Ein Sturz auf glattem Untergrund wirkt wie ein Belastungstest für den
Knochen. Kommt es bereits bei einem Sturz aus dem Stand zu einem Bruch,
spricht dies häufig für eine verminderte Knochenstabilität. Bei
Osteoporose sind Knochenmasse und -qualität verringert; der Knochen wird
porös und bruchanfällig. „Ein solcher Bruch ist medizinisch betrachtet oft
kein Zufall, sondern ein deutliches Warnsignal“, sagt Professorin Dr. Dr.
med. Dagmar Führer-Sakel, Vorsitzende der DGIM. „Wird die zugrunde
liegende Osteoporose nicht erkannt und behandelt, steigt das Risiko für
weitere Frakturen erheblich.“
Besonders betroffen sind Frauen nach den Wechseljahren, ältere Männer
sowie Menschen mit hormonellen Erkrankungen oder einer längerfristigen
Kortisontherapie. Mit zunehmendem Alter kommen weitere Risikofaktoren wie
Muskelabbau, Gleichgewichtsstörungen und Seheinschränkungen hinzu. „Der
erste Knochenbruch gilt als stärkster Prädiktor für Folgefrakturen – vor
allem in den ersten ein bis zwei Jahren danach“, erläutert die Direktorin
der Klinik für Endokrinologie, Diabetologie und Stoffwechsel am
Universitätsklinikum Essen.
Die Versorgungslücke nach dem Bruch
Trotz dieser bekannten Zusammenhänge bleibt die Osteoporose-Abklärung nach
Knochenbrüchen häufig aus. Studien zeigen, dass in Deutschland nur etwa 30
Prozent der Patientinnen und Patienten nach einer fragilitätsbedingten
Fraktur leitliniengerecht diagnostiziert oder behandelt werden. Die
Abklärung der Osteoporose erfordert internistische Expertise: Klinische
Untersuchung, Funktionstests, Knochendichtemessung, Laboruntersuchungen
und die Bewertung von Vorerkrankungen und individuellen Risikofaktoren
spielen eine Schlüsselrolle dabei, die Wahrscheinlichkeit für
Knochenbrüche einzuschätzen.
„Eine frühzeitige medikamentöse Behandlung der Osteoporose zusätzlich zur
Basistherapie senkt nachweislich das Risiko weiterer Knochenbrüche“, so
die Essener Expertin.

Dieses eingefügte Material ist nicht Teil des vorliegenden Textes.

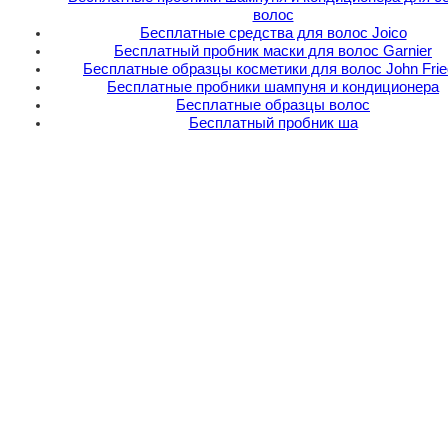
волос
Бесплатные средства для волос Joico
Бесплатный пробник маски для волос Garnier
Бесплатные образцы косметики для волос John Frie
Бесплатные пробники шампуня и кондиционера
Бесплатные образцы волос
Бесплатный пробник ша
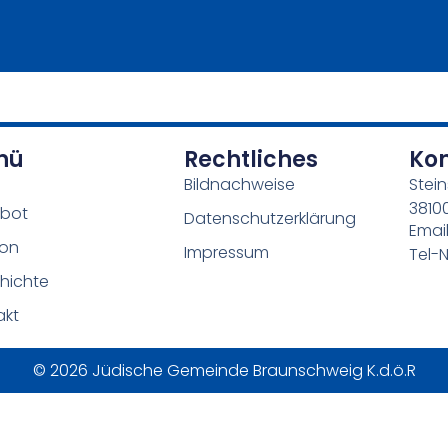
nü
Rechtliches
Ko
Bildnachweise
Stein
3810
bot
Datenschutzerklärung
Emai
ion
Impressum
Tel-N
hichte
akt
© 2026 Jüdische Gemeinde Braunschweig K.d.ö.R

Ergänzend dazu ist eine knochengesunde Lebensweise
mit ausreichender Kalziumzufuhr über die Nahrung, optimaler
Vitamin-D-Versorgung und regelmäßiger körperlicher Aktivität, vor allem
Sport mit Kombination aus Ausdauer-, Koordinations- und Krafttraining
unverzichtbar, um Stürzen und Frakturen vorzubeugen.
„Wir versorgen den Bruch zwar chirurgisch oft sehr gut, verlieren aber
seine Ursache aus dem Blick“, sagt DGIM-Generalsekretär Professor Dr. med.
Georg Ertl. Gerade bei Menschen mit Risikofaktoren einer Osteoporose sei
es nach einer Fraktur besonders wichtig, die Knochengesundheit als
entscheidenden Faktor mitzudenken. „Andererseits kann auch regelmäßige
Bewegung – auch im Winter – helfen, weitere Stürze, Brüche und
Einschränkungen im fortschreitenden Alter zu vermeiden“, so der Würzburger
Internist.
Quellen
Thomasius F, Kurth A, Baum E, Drey M, Maus U, Schmidmaier R: Clinical
practice guideline: The diagnosis and treatment of osteoporosis. Dtsch
Arztebl Int 2025; 122: 12–8. DOI: 10.3238/arztebl.m2024.0222
Morin SN, Leslie WD, Schousboe JT. Osteoporosis: A Review. JAMA.